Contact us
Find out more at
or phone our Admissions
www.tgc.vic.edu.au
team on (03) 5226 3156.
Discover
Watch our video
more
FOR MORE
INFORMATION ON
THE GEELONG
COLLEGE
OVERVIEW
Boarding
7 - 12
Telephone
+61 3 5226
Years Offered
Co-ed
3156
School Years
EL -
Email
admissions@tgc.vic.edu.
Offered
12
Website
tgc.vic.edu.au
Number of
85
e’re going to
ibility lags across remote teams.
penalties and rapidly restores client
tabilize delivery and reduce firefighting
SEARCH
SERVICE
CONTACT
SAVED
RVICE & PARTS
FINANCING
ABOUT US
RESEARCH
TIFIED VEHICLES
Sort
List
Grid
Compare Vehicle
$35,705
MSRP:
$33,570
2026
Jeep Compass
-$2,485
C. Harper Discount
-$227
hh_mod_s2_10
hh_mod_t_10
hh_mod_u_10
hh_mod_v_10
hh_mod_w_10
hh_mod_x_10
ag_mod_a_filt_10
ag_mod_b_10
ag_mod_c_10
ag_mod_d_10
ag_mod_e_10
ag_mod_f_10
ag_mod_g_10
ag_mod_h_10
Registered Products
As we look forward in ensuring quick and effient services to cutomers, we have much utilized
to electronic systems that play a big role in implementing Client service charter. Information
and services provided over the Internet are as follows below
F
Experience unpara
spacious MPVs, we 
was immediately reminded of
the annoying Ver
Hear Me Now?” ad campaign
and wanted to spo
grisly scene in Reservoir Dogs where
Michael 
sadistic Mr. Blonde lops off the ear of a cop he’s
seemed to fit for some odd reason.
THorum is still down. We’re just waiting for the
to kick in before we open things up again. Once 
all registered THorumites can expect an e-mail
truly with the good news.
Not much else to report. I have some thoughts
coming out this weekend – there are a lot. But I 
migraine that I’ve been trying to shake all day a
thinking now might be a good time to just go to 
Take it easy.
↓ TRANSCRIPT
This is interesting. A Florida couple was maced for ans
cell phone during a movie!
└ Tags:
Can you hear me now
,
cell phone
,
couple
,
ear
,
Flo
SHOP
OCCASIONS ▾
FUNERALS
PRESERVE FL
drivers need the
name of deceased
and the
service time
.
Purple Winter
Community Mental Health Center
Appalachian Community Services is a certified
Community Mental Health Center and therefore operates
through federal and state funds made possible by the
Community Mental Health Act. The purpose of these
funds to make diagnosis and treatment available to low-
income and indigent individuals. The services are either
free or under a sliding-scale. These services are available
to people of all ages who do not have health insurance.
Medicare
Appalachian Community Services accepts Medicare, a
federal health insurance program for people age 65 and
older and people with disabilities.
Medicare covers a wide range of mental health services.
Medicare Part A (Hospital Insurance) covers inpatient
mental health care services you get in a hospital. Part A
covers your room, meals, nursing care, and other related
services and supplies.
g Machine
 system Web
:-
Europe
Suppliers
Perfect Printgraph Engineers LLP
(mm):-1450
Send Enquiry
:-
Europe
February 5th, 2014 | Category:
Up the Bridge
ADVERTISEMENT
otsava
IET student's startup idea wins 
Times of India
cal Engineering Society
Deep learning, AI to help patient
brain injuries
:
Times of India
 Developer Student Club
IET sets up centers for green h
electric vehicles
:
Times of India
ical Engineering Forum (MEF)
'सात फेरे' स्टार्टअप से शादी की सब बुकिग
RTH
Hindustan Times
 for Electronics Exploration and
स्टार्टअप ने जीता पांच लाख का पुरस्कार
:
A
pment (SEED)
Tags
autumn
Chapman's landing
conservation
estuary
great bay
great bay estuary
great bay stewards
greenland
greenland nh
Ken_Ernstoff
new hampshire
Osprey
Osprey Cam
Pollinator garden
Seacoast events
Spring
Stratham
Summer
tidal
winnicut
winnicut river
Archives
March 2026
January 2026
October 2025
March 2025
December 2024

______________________________

_Work to complete_.
Each line in the records that carries "federal" must be copied out.

_Result below_.
through federal and state funds made possible by the
federal health insurance program for people age 65 and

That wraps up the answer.